Given records ->
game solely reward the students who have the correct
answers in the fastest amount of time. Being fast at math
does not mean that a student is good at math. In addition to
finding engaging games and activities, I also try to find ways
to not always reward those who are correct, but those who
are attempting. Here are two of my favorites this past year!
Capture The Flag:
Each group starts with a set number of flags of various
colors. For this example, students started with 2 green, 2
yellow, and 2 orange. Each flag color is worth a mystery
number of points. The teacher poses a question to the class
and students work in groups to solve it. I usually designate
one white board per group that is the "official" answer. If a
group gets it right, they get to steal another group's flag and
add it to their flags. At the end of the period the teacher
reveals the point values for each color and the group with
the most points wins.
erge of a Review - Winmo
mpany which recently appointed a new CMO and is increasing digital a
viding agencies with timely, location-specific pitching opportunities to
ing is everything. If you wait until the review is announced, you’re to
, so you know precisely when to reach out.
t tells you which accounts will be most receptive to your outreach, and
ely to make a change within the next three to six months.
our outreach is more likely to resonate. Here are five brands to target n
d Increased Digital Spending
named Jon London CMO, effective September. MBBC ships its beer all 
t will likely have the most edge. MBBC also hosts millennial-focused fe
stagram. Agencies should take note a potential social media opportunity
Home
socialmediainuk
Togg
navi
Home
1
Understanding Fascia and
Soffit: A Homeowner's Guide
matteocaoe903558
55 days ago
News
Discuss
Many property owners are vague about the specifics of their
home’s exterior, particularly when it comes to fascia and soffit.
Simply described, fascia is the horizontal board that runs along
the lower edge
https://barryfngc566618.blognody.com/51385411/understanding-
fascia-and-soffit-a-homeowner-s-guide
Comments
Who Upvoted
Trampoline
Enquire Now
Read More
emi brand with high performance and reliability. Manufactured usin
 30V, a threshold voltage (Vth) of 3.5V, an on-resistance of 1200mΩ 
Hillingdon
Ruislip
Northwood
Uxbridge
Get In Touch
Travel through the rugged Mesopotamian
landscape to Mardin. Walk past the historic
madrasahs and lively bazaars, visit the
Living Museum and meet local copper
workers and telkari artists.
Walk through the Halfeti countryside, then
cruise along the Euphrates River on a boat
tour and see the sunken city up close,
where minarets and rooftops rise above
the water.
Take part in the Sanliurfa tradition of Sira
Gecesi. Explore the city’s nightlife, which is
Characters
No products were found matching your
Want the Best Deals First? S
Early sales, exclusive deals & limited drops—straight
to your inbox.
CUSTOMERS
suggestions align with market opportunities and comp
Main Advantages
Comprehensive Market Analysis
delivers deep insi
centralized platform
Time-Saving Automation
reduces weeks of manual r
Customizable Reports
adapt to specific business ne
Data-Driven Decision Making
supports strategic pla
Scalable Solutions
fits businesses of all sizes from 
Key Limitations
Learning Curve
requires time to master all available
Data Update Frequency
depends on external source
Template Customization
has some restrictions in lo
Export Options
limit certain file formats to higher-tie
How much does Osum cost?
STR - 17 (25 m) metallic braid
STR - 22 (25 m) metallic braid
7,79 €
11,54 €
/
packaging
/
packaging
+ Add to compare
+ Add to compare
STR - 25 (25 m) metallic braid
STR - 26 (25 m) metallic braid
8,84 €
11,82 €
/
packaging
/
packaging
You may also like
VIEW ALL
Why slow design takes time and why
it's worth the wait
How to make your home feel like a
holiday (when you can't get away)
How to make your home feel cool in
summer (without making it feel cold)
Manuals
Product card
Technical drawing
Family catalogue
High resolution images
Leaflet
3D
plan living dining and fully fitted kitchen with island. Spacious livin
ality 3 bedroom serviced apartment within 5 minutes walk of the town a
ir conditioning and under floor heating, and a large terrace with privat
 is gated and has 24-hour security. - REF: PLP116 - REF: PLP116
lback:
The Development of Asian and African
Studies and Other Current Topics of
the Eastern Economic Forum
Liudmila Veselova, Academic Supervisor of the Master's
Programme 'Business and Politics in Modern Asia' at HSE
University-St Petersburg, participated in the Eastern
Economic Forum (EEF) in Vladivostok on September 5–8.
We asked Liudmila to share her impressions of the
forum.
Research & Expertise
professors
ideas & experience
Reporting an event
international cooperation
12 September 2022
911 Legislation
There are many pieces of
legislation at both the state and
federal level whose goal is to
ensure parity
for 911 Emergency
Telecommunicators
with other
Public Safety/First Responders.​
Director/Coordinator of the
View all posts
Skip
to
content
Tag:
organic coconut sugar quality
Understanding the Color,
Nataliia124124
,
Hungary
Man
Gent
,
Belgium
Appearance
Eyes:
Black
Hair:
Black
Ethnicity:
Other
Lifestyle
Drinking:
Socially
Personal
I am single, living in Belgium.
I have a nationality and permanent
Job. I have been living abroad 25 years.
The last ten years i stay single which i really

Assigned task ->
Return, word for word, every line from the top of the entries down to the line that holds "t will likely", both included.

Answer section ->
game solely reward the students who have the correct
answers in the fastest amount of time. Being fast at math
does not mean that a student is good at math. In addition to
finding engaging games and activities, I also try to find ways
to not always reward those who are correct, but those who
are attempting. Here are two of my favorites this past year!
Capture The Flag:
Each group starts with a set number of flags of various
colors. For this example, students started with 2 green, 2
yellow, and 2 orange. Each flag color is worth a mystery
number of points. The teacher poses a question to the class
and students work in groups to solve it. I usually designate
one white board per group that is the "official" answer. If a
group gets it right, they get to steal another group's flag and
add it to their flags. At the end of the period the teacher
reveals the point values for each color and the group with
the most points wins.
erge of a Review - Winmo
mpany which recently appointed a new CMO and is increasing digital a
viding agencies with timely, location-specific pitching opportunities to
ing is everything. If you wait until the review is announced, you’re to
, so you know precisely when to reach out.
t tells you which accounts will be most receptive to your outreach, and
ely to make a change within the next three to six months.
our outreach is more likely to resonate. Here are five brands to target n
d Increased Digital Spending
named Jon London CMO, effective September. MBBC ships its beer all 
t will likely have the most edge. MBBC also hosts millennial-focused fe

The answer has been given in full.